Mechanical Engineering

Female Mechanical Engineering Students Rev Up Formula One Racing

Engineering students and graduates from Cambridge and Warwick Universities explain how they are lighting up motor racing.

© mik38

© mik38

Tola Shasanya — London

National Women in Engineering day sought to encourage more women to pursue engineering careers.

Last week, an event hosted at the London location of the Institute of Mechanical Engineers (IMechE) featured two female panels, both passionate about motorsports, showcasing career opportunities for women in engineering.

Anchored by BBC’s Jennie Gow, IMechE brought together a group of women with diverse interests and experience in F1 and race engineering.

Jenna said that people often don’t know that engineering can lead to so many different avenues. “It’s really good to be able to inform people about that, and excite people in engineering,” she said.

Rachael Matthews kicked off the student panel, sharing her experience of competing in F1 in Schools, a multidisciplinary competition for students aged 9-19 where teams design, manufacture, test and race air-powered cars.

Rachael’s role was to ensure the vehicle that her team, Colossus F1, created complied with all of the rules.

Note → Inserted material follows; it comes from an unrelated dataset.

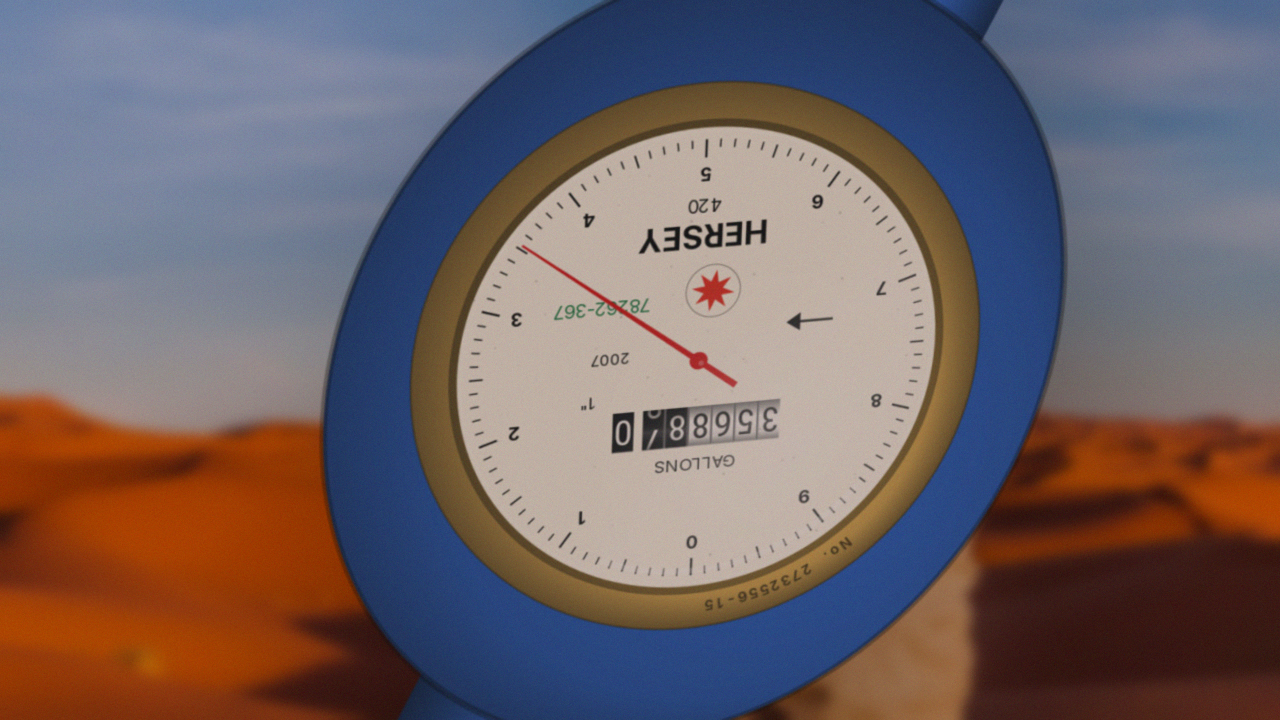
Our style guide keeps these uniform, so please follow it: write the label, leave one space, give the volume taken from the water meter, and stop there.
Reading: 3568873.5 gal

She believes that the diversity of the competition contributed greatly to enriching the experience of the participants.

Helen Jarman is the team manager for an F1 Schools team called Evolution F1. She’s responsible for ensuring that everyone on the team does their job as effectively as possible. Evolution F1 is creating a launch energy recovery system as part of its entry into this year’s competition.

Aurelia Hibbert heads the Cambridge University Eco-Racing initiative, whose mission is to inspire and innovate.

Aurelia’s team designs and builds solar-powered cars which then compete at the World Solar Challenge, an endurance competition. Cambridge University Eco-Racing is the leading solar car racing team in the UK.

It does this by utilizing renewable energy and working with mentors to promote engineering to students. Eco-Racing proved popular, given the rise of Formula E, the world’s first fully electric racing series.

Hannah Surgue, a recent mechanical engineering graduate of at the University of Warwick, is part of Formula Student, an initiative organized by IMechE, in which students design, test and build race cars that they use to compete in the Formula Student competition in July each year.  

Hannah got involved in Formula Student at Warwick University in 2011 and it completely changed her career path.

Participating in Formula Student not only built up skills such as design and project management, it also exposed Hannah to the specialized world of race engineering. From shipping a race from the UK to Australia, to working with like-minded and passionate engineers, Hannah said the experience was diverse.

These stories go to show that education beyond the four walls of a class room can be effective, and perhaps more interesting. Participating in such activities also builds communication, team work, and organizational skills.